# AVG Free-Update verhindert Systemstart



## nfsgame (19. Januar 2014)

Ein kleiner Tipp für die Nutzer von AVG Free: Das aktuelle Update scheint unter Windows 7 x64 nach dem aufgeforderten Neustart einen Bluescreen (BAD_SYSTEM_CONFIG_INFO) zu produzieren. Zumindest bei mir auf zwei Systemen. Abgesicherter Modus ist dann auch nicht möglich. Einzige Möglichkeit zur Zeit die Dateien 

avgidsha.sys
avgmfx64.sys
avgldx64.sys
avgidsdrivera.sys
avgloga.sys
avgrkx64.sys
avgtdia.sys
avgtpx64.sys

in der Notfallkonsole mit del-Befehl (wahlweise auch Linux-Livesystem + rm) aus c:/windows/system32/drivers zu löschen und anschließend manuell (Backup liegt in C:\Windows\System32\config\RegBack - Rechte anpassen nicht vergessen!) oder durch die Systemstartreparatur die Registry wiederherzustellen. "Letzte als funktionierend bekannte Konfiguration" funktioniert nicht. Es stehen exakt die oben genannten Dateien im Bootlog.


----------



## seventyseven (19. Januar 2014)

Bitdefender Pro gibts im ebay doch schon für'n 10er... Was soll dieses Free-zeug großartig bringen ?


----------



## nfsgame (19. Januar 2014)

Was soll dieser Kommentar bringen? Ich wollte weder eine Diskussion anregen, was "Free-zeug" (man achte auf die Schreibweise) bringt, noch ob AVG, Bitdefender oder sonst etwas den heiligen Gral darstellt...


----------



## ThomasGoe69 (19. Januar 2014)

Ah, das gab es doch vor etwa einem Jahr mit einer Version von AVAST schon mal.

Habe da für einen Freund was "frickeln" müssen.. Werde mir den Thread mal lieber hier irgendwo anpinnen, vielleicht brauche ich ihn noch mal..

Danke


----------

☆ ☆ ☆

■ **Aufgabe**:
Fassen Sie den Thread zum AVG-Update in drei Sätzen zusammen.

☆ ☆ ☆

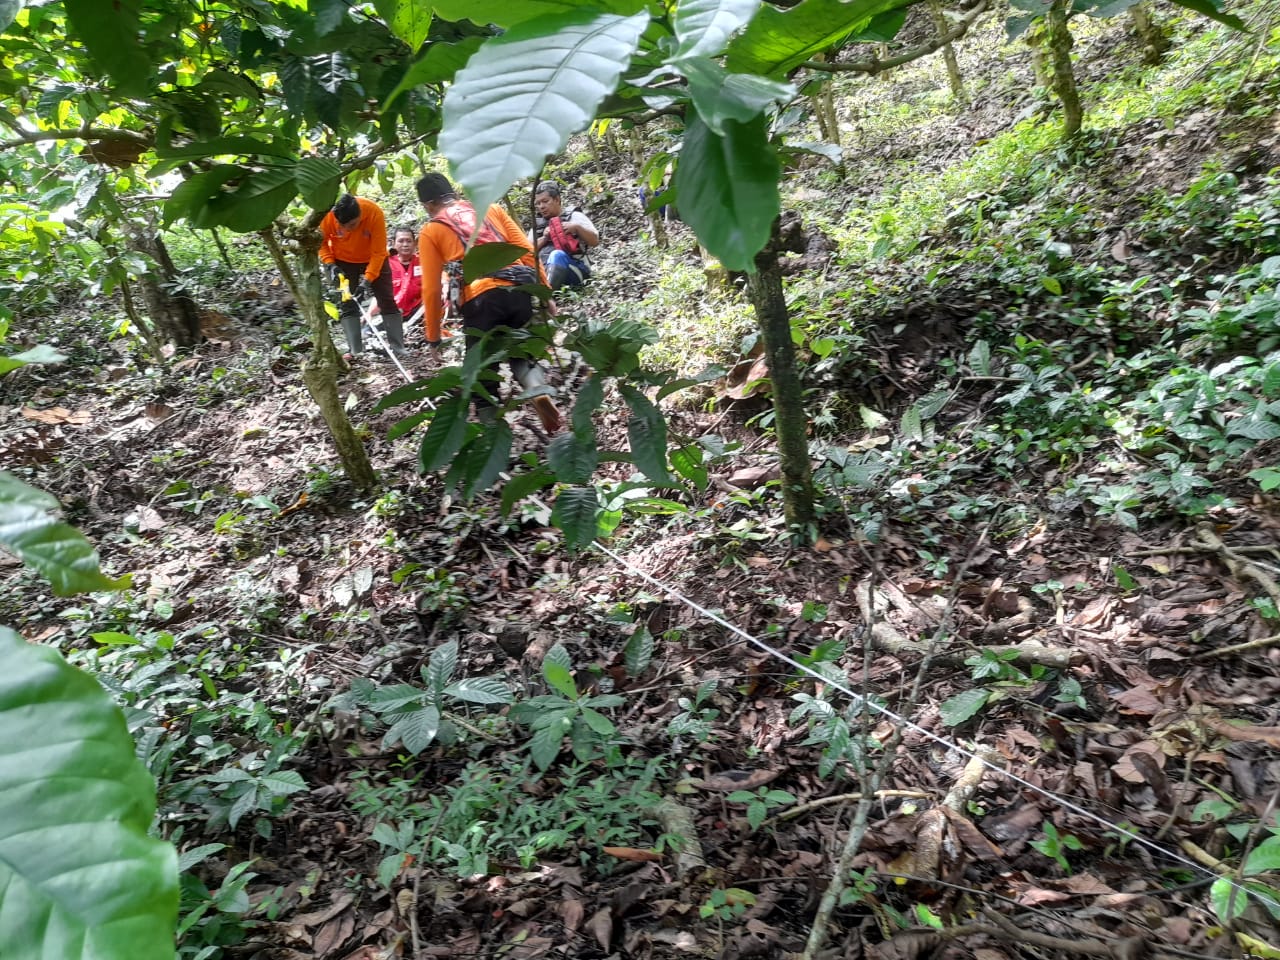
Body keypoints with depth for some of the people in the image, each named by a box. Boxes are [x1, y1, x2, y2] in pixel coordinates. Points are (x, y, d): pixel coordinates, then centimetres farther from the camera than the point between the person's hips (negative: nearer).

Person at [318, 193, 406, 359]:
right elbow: (321, 241, -10)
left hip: (373, 260, -1)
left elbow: (378, 251, -27)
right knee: (347, 304, -2)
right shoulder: (327, 214, -28)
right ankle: (355, 350, 0)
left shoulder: (374, 213, -32)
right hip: (343, 262, 1)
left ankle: (398, 349, 3)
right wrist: (330, 264, -22)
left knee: (387, 301, -2)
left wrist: (368, 279, -32)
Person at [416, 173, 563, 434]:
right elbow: (528, 251, 13)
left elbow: (431, 289, 8)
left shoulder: (430, 231, 12)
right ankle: (539, 389, -9)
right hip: (518, 290, 3)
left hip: (481, 300, -3)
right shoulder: (492, 209, 20)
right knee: (521, 353, 22)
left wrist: (433, 336, 15)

☆ ☆ ☆

■ **Lösung**:
Laut nfsgame scheint das aktuelle Update von AVG Free unter Windows 7 x64 nach dem Neustart einen Bluescreen (BAD_SYSTEM_CONFIG_INFO) zu verursachen, wobei weder der abgesicherte Modus noch die „Letzte als funktionierend bekannte Konfiguration“ hilft. Als einzige Möglichkeit wird genannt, die im Bootlog aufgeführten AVG-Treiberdateien aus c:/windows/system32/drivers zu löschen und danach die Registry manuell oder durch die Systemstartreparatur wiederherzustellen. Auf den Hinweis, Bitdefender Pro gebe es bei eBay günstig, entgegnet nfsgame, keine Diskussion über „Free-zeug“ anregen zu wollen, und ThomasGoe69 erinnert an ein ähnliches Problem mit einer AVAST-Version vor etwa einem Jahr.